··· Entries supplied
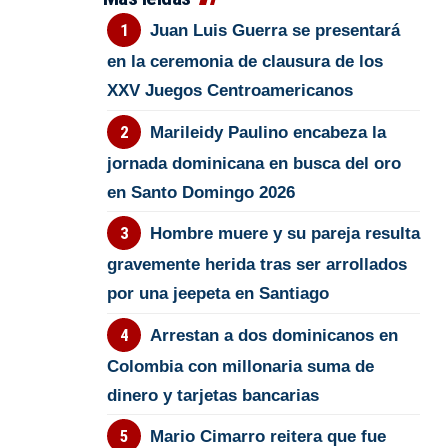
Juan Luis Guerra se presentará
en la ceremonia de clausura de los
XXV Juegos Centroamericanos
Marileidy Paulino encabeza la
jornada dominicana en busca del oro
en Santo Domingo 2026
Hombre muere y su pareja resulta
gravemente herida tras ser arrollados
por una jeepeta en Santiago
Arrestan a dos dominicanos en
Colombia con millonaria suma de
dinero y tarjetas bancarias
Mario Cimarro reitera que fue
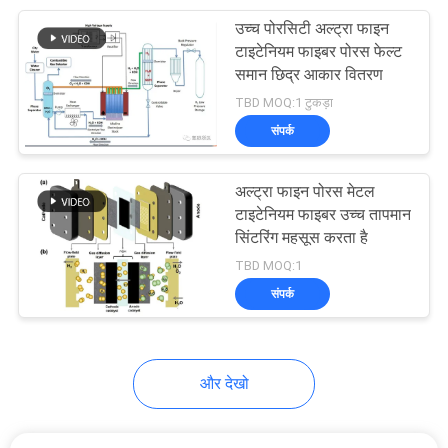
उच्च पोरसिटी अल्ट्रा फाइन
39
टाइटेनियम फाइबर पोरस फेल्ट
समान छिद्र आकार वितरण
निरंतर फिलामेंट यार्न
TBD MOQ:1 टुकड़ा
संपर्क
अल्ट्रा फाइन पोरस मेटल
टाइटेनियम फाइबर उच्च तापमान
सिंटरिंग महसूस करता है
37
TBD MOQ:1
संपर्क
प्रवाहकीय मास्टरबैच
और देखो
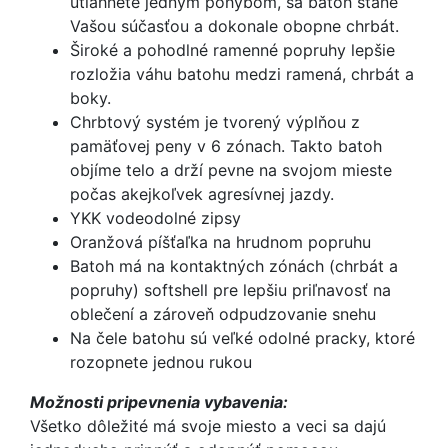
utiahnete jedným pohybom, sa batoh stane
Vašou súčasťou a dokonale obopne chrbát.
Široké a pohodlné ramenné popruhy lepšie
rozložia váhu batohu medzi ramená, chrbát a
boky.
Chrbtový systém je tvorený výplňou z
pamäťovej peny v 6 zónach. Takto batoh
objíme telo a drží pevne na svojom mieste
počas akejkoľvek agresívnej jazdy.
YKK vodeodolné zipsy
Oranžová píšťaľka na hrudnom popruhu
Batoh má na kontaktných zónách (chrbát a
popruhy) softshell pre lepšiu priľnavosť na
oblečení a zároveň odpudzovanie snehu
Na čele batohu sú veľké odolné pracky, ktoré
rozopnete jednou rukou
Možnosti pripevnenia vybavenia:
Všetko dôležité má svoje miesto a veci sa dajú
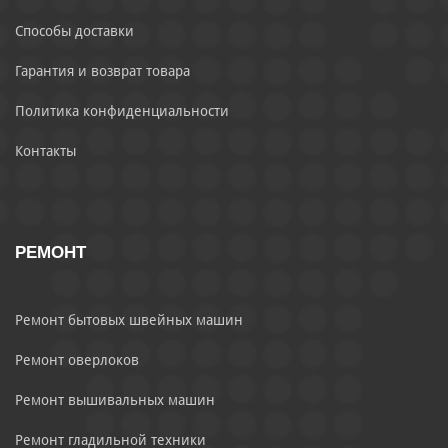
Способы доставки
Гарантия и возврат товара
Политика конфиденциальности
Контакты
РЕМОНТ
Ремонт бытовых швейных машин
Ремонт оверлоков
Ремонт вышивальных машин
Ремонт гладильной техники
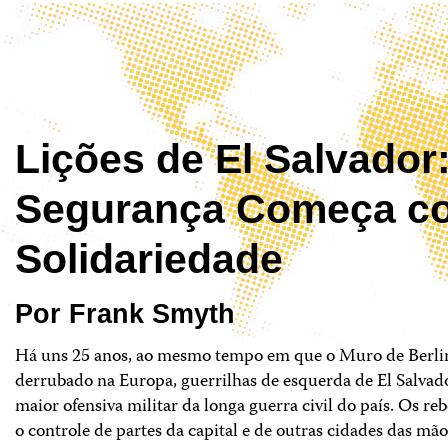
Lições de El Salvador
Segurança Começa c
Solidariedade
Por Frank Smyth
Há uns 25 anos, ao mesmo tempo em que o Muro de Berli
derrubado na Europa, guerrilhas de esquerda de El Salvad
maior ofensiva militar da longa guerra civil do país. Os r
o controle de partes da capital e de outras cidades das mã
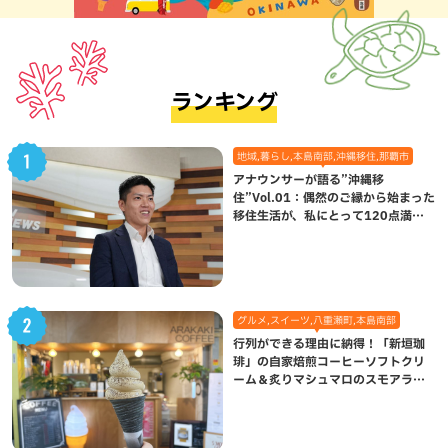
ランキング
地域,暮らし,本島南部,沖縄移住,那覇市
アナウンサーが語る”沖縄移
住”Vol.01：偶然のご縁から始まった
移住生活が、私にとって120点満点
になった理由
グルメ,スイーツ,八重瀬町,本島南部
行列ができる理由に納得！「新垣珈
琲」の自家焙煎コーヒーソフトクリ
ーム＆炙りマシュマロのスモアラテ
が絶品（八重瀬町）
······
What the task requires: Copy word for word the stretch of the records from their start through the line containing "Všetko dôležité má", with that line included. Leave the pictures out of your answer.

Solution to this problem:
Juan Luis Guerra se presentará
en la ceremonia de clausura de los
XXV Juegos Centroamericanos
Marileidy Paulino encabeza la
jornada dominicana en busca del oro
en Santo Domingo 2026
Hombre muere y su pareja resulta
gravemente herida tras ser arrollados
por una jeepeta en Santiago
Arrestan a dos dominicanos en
Colombia con millonaria suma de
dinero y tarjetas bancarias
Mario Cimarro reitera que fue
उच्च पोरसिटी अल्ट्रा फाइन
39
टाइटेनियम फाइबर पोरस फेल्ट
समान छिद्र आकार वितरण
निरंतर फिलामेंट यार्न
TBD MOQ:1 टुकड़ा
संपर्क
अल्ट्रा फाइन पोरस मेटल
टाइटेनियम फाइबर उच्च तापमान
सिंटरिंग महसूस करता है
37
TBD MOQ:1
संपर्क
प्रवाहकीय मास्टरबैच
और देखो
utiahnete jedným pohybom, sa batoh stane
Vašou súčasťou a dokonale obopne chrbát.
Široké a pohodlné ramenné popruhy lepšie
rozložia váhu batohu medzi ramená, chrbát a
boky.
Chrbtový systém je tvorený výplňou z
pamäťovej peny v 6 zónach. Takto batoh
objíme telo a drží pevne na svojom mieste
počas akejkoľvek agresívnej jazdy.
YKK vodeodolné zipsy
Oranžová píšťaľka na hrudnom popruhu
Batoh má na kontaktných zónách (chrbát a
popruhy) softshell pre lepšiu priľnavosť na
oblečení a zároveň odpudzovanie snehu
Na čele batohu sú veľké odolné pracky, ktoré
rozopnete jednou rukou
Možnosti pripevnenia vybavenia:
Všetko dôležité má svoje miesto a veci sa dajú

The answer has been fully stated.